Together with the government’s interest subsidies and credit guarantee, this move allows local banks to extend more and cheaper loans to businesses that need it most, the State Council said.
However, this delivery of cash to China’s smallest businesses still depends on banks actually making loans to those businesses. Last year, despite Beijing’s efforts, banks had little incentive to lend to small, struggling businesses. As a result, many small firms were forced to turn to shadow bankers for loans at much higher interest rates than regular lenders.
But such loans are just one tool that the People’s Bank of China is using to fix the country’s economic problems, though the central bank has shown little appetite for across-the-board monetary loosening, looking instead to more tapering in monetary easing.
China’s headline economic growth slowed to 7.9 per cent in the second quarter, year on year, after hitting 18.3 per cent in the first quarter, albeit against a very low base comparison as lockdowns crippled China’s economy in the first quarter of last year.
The Ministry of Finance said over the weekend in its semi-annual fiscal policy report that there has not been enough fiscal spending this year, and it has fallen short of expectations.

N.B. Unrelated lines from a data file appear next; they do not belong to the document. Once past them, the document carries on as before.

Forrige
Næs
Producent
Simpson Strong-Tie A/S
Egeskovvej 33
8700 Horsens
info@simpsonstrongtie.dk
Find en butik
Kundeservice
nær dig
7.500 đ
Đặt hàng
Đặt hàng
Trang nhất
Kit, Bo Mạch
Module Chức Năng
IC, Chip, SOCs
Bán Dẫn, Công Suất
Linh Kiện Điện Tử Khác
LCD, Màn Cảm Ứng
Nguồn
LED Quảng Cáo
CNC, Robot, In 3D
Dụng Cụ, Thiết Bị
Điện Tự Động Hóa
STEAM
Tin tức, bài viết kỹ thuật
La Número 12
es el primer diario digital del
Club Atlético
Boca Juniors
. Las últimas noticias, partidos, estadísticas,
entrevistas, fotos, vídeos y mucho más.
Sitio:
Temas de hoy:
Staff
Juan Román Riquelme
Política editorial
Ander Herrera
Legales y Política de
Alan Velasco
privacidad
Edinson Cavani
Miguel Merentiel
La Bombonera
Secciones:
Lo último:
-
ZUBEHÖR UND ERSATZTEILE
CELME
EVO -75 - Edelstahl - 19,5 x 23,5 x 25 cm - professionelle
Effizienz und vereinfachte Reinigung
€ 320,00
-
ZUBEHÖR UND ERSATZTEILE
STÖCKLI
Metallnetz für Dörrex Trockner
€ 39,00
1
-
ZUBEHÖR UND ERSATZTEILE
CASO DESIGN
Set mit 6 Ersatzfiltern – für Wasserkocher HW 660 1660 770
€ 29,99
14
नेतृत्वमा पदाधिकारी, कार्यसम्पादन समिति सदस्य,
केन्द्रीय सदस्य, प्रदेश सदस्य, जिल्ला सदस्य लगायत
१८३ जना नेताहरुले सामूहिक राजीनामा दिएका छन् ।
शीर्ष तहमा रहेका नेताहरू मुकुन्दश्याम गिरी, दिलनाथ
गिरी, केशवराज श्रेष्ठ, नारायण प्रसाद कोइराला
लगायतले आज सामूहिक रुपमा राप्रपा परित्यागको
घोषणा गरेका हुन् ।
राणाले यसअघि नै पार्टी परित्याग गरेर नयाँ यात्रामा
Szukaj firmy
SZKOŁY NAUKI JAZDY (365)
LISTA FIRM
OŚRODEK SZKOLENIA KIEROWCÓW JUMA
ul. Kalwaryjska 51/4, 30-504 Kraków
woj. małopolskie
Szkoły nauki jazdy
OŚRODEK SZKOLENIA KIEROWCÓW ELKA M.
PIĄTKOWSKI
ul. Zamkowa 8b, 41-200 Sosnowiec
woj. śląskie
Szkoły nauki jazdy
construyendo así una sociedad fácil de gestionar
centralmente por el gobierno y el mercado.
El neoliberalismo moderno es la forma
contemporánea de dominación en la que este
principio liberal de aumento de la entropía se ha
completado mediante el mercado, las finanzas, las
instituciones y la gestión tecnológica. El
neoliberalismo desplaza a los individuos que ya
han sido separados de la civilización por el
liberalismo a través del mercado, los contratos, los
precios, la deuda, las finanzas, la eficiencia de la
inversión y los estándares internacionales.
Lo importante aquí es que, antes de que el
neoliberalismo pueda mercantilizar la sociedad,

January-July fiscal spending, which is associated with infrastructure construction and public procurements, grew only 3.3 per cent from January to July – the second-lowest increase in 30 years. Meanwhile, only 1.35 trillion yuan worth of local special-purpose bonds were issued – less than 40 per cent of the projected annual total.
Xu Wei, a researcher with the Development Research Centre of the State Council, also warned of the downward pressure. “It is necessary to increase the proactive fiscal policy support at an appropriate time,” he said in an online article.
“Beijing may maintain its policy mix of targeted tightening and universal easing,” Ting Lu, Nomura’s chief China economist, said at its China Investor Forum on Tuesday.
However, “the ongoing monetary and fiscal-easing measures appear insufficient to reverse the growth downtrend, as the drag from a cooling property sector is too strong to be fully offset,” he added.